Shares in Intesa Sanpaolo and UniCredit, Italy’s two largest banks, gained 2.8 per cent and 4.4 per cent, respectively, by mid-afternoon but remained below last week’s levels.

A person with knowledge of the discussions said the finance ministry had “scrambled” to come up with a solution that would at least “partially calm market jitters” after lenders lost €10bn off their market capitalisation on Tuesday.

Furious bankers and treasury officials held frantic phone calls on Tuesday to discuss a solution, said another person familiar with the conversations.

The ministry announced the cap that evening, saying it was “aimed at safeguarding lenders’ financial stability”. The unexpected announcement of the windfall tax on Monday had triggered a sell-off in bank stocks that left major Italian lenders down between 5.9 per cent and 10.8 per cent the following day.

The finance ministry added on Tuesday night that banks that had already raised interest rates on savings accounts “as recommended in a note [to lenders] by the Bank of Italy in February” would not see any meaningful impact from the proposed tax.

Prime Minister Giorgia Meloni broke her silence on the initiative on Wednesday, posting a video on Facebook lashing out against “banks’ unfair interest rate margins” and saying they were slowing the economy.

“The European Central Bank has opted to increase interest rates, and while the policy isn’t necessarily working [to curb inflation], banks should behave fairly, and that’s not what they are doing.

“So introducing a tax on these interest rate margins was the only way we had to intervene,” she said.

Haphazard communications over the tax spread panic after it was unveiled. Filippo Alloatti, head of financials at Federated Hermes, an investor in UniCredit, Intesa and Banco BPM bonds, called the government’s approach an “epic fail”.

“They put out a press release which didn’t say a lot about how they would use the receipts.

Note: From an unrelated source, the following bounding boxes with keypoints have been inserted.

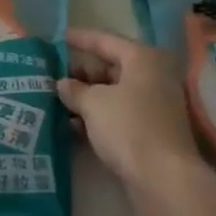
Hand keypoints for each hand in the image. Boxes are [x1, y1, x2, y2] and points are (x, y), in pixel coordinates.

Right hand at [57, 28, 202, 186]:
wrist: (164, 178)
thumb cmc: (129, 128)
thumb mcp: (94, 103)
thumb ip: (75, 89)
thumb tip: (63, 84)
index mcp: (143, 59)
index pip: (105, 40)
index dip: (80, 38)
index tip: (57, 37)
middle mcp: (152, 76)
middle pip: (110, 66)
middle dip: (80, 72)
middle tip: (52, 76)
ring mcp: (153, 104)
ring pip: (113, 92)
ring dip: (86, 97)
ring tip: (56, 100)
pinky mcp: (150, 129)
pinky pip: (118, 113)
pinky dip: (97, 116)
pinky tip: (72, 125)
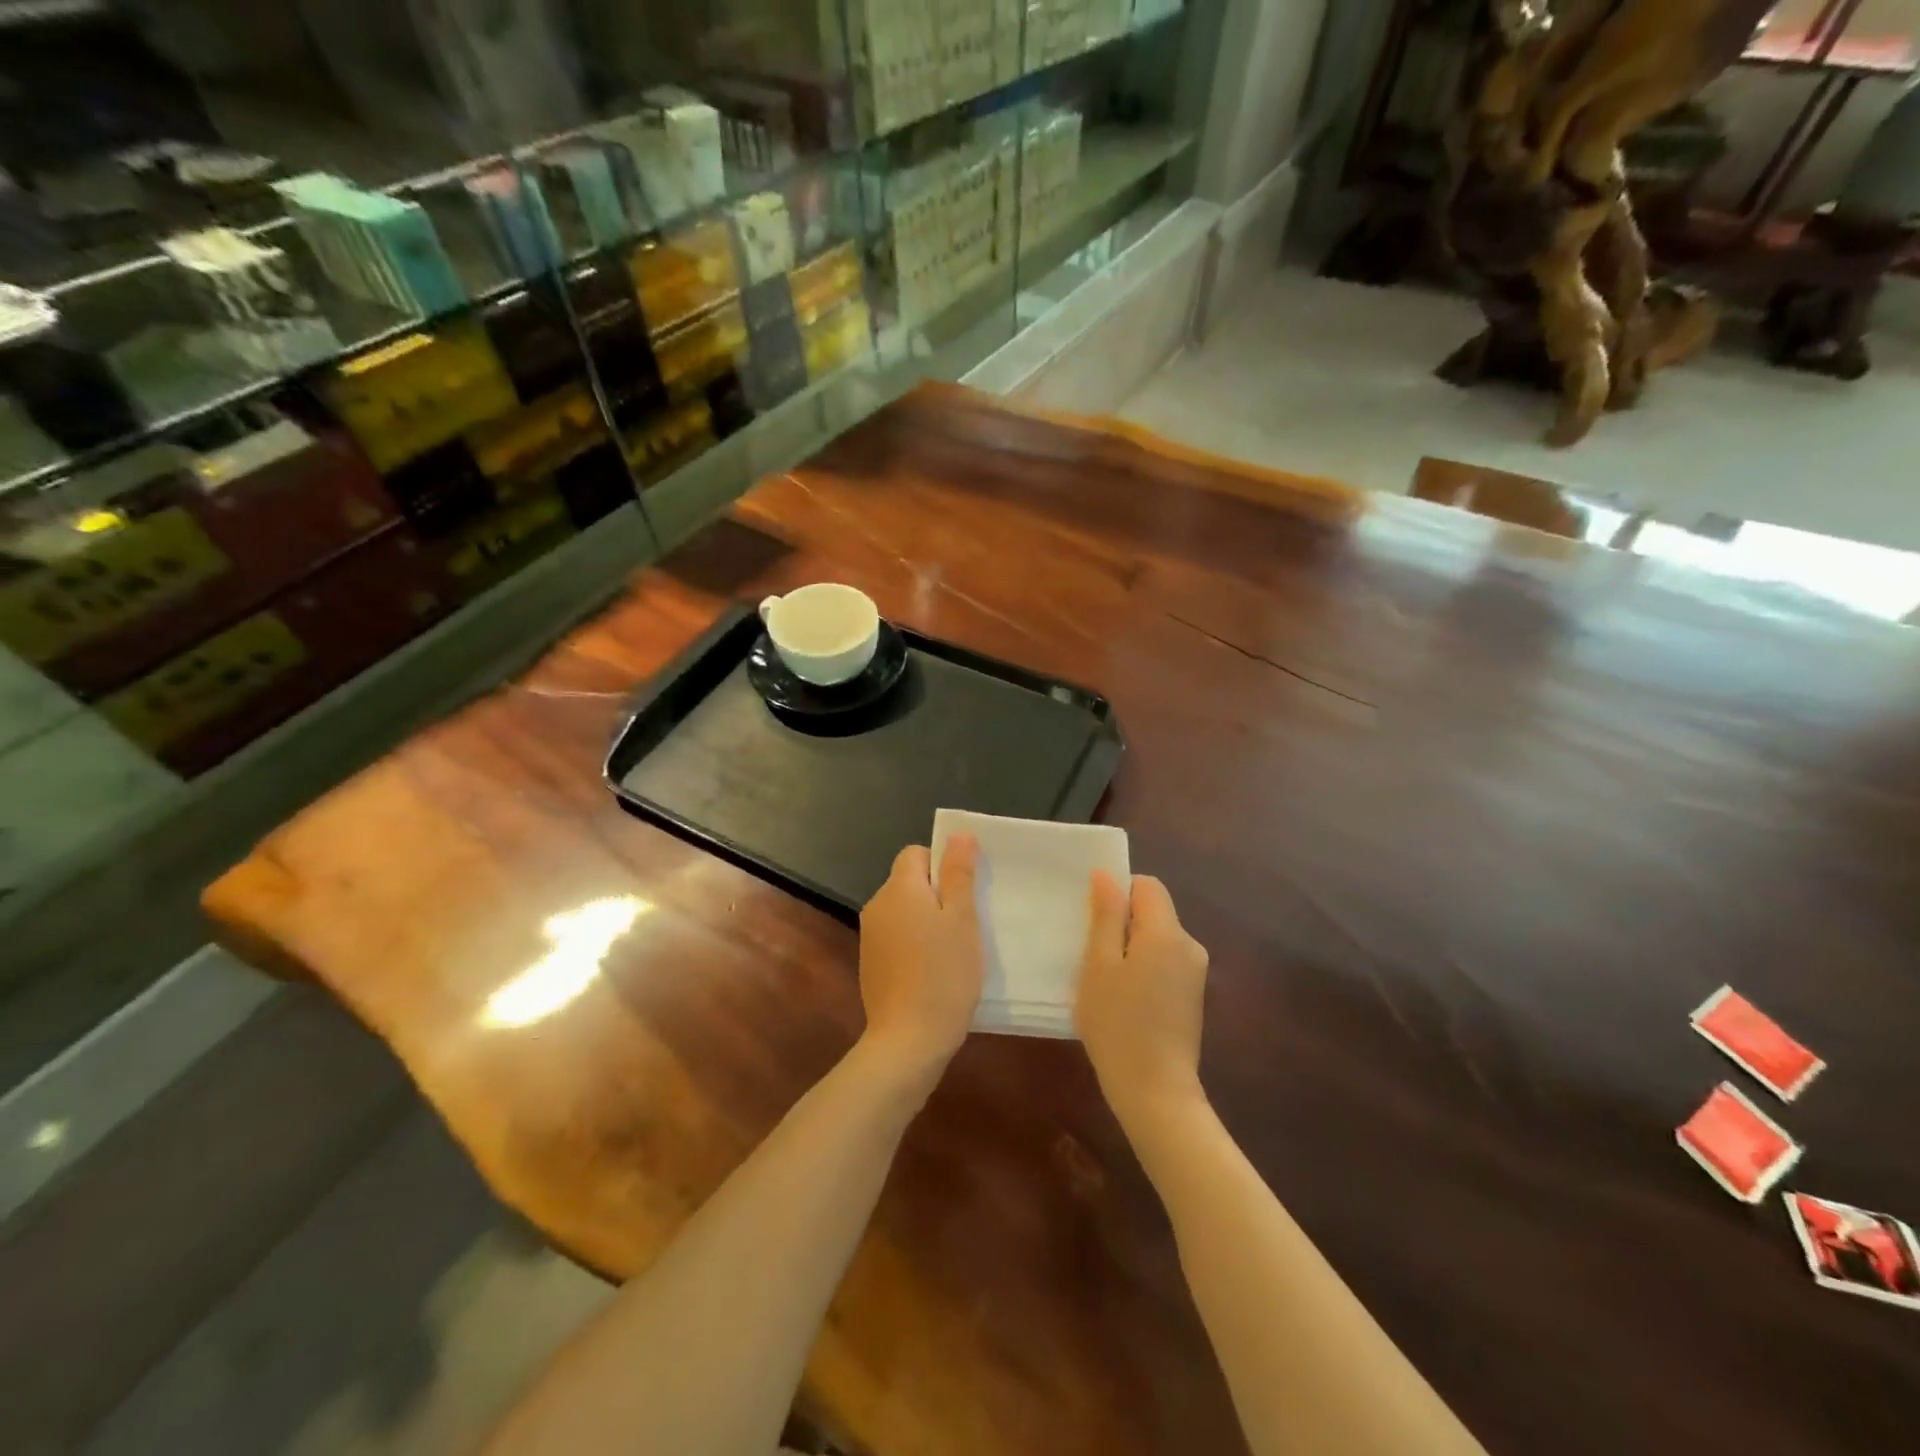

It appears they didn’t do the math. They lost quite a lot of goodwill they built since the formation of government,” he said.

A leaked document that circulated widely on Tuesday was later followed by an official government statement featuring different numbers and terminology. Analysts struggled to parse both versions of the draft text, which must still be approved by Italy’s parliament.

Following Tuesday’s late-night announcement of the cap, which still contained few details, the ministry then clarified on Wednesday that the limit would be applied to total assets, a measure that does not take into account risk exposure.

The industry welcomed the cap. A banking executive in Milan said “the ping-pong” on the measure was “shocking”, but added that the government appeared to have taken the negative reaction on board.

If the tax secures lawmakers’ approval, it will be applied to the net interest income generated from the gap between banks’ lending and deposit rates.

The hasty measure followed political pressure on Meloni’s rightwing coalition to do more to help households hit by rising rates and inflation.

The move won some opposition support on Tuesday. The leader of the populist Five Star movement Giuseppe Conte said on social media: “Better late than never.” Lawmakers from the centre-left Democratic party also applauded the tax.

The government said on Tuesday that the threshold for imposing the 40 per cent levy would be based on the difference between net interest income in 2021 and the figure for 2022 or 2023, whichever was larger. Banks would pay the tax once their net interest income for the selected year exceeded 2021 by a specified percentage — 5 per cent for 2022 or 10 per cent for 2023.

Alloatti said that banks’ own rhetoric on profitability had contributed to the imposition of the tax.

“The banks didn’t help,” he said. “Every quarter they have been bragging about having the best profitability for years. They were making themselves an easy target. Politicians cynically realised there was an easy way to refill the state coffers.”

Cole Smead of Smead Capital Management, a shareholder in Unicredit, called the Meloni government “detached from economic thinking”. “If [the government] want to spur economic growth and investment for the future, this will cast a pall,” he said.

Morningstar analyst Johann Scholtz said the most damaging impact of the tax would be “the higher risk premium that investors will demand to compensate them for the risk of future government intervention”.